We aim to understand the function and evolution of the complex molecular networks that underlie life. To do so, we integrate computational population genomics, systems biology, bioinformatics, and molecular evolution. We analyze genomic data to undercover signatures of population history and natural selection, and we build and analyze mathematical simulations of protein networks to probe their function and evolution. Our group is interdisciplinary and collaborative, with an atmosphere that promotes both hard work and creativity.


July 5, 2016
Congratulations to Brian Mannakee on his paper that just came out in PLoS Genetics. In it, we use dynamical systems biology models to predict rates of protein domain evolution. The success of these predictions suggests that natural selection is acting to preserve network dynamics in the face of perturbations from mutations. Although the models are imperfect, we think this work shows the power of systems biology models for quantitatively predicting evolutionary processes.

March 30, 2016
Congratulations to Aaron Ragsdale on his paper that was just accepted for publication in Genetics. In it, we develop a novel diffusion model for trialleic sites, which required some non-trivial applied mathematics. We then apply the model to mutually nonsynonymous codons in Drosophila, to infer the correlation between selection coefficients for mutations at the same protein site. Remarkably, our inferred correlation agrees quantitatively with direct biochemical experiments in bacteria and yeast, suggesting that the correlation we measure is a fundamental property of protein evolution.

March 25, 2016
Congratulations to Benson Hsieh on defending his Ph.D. thesis! Benson will be starting a postdoc in the laboratory of Evan Eichler in the summer.

January 29, 2016
Ryan had a wonderful time teaching at the 2016 Workshop on Population and Speciation Genomics in Cesky Krumlov, Czech Republic. Ryan lectured about demographic inference and ran tutorials on Python programming and using ∂a∂i. The slides and exercises he developed are available here.

January 21, 2016
Congratulations to Benson Hsieh on his two papers that were recently accepted for publication in Genome Research. Both result from our close collaboration with Michael Hammer, Benon's PhD co-supervisor.

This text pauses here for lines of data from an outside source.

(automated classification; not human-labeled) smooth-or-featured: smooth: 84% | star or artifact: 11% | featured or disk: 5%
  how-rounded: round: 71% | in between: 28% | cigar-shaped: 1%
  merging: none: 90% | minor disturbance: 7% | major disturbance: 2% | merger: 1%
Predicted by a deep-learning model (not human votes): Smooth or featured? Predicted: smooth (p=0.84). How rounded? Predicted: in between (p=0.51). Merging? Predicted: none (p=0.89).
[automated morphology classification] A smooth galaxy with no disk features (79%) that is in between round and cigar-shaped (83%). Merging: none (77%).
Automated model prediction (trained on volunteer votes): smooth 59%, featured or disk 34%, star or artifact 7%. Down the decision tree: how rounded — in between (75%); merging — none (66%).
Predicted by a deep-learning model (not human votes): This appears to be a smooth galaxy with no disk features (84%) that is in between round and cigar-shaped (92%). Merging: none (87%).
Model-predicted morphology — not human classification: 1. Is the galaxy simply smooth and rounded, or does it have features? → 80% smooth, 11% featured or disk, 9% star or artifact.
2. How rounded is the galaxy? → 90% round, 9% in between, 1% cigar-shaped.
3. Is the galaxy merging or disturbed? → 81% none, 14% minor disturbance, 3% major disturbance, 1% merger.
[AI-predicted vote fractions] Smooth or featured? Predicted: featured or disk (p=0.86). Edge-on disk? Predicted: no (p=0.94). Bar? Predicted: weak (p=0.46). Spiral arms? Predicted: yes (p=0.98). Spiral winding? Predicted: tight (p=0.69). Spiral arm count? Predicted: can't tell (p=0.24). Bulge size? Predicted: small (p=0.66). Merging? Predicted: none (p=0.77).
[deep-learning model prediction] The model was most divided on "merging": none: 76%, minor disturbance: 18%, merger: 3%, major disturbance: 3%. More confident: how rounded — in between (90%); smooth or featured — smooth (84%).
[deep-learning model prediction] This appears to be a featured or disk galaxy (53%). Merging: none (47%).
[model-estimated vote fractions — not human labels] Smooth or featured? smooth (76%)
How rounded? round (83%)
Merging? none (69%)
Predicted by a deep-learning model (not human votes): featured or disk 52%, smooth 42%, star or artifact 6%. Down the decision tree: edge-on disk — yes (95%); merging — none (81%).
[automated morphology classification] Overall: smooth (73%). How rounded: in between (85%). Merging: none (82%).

In the first paper, we infer a complex demographic model for Central African Pygmies and neigboring farmers. We then use that model as the basis for whole-genome neutral simulations that account for recombination and mutation rate heterogeneity. Those simulations then act as a null model for scanning the genome for evidence of natural selection.

In the second paper, we use a similar null-model approach to test for evidence of archaic admixture into the ancestors of contemporary pygmies. We show not only that such admixture occurred, but that it likely occured several times.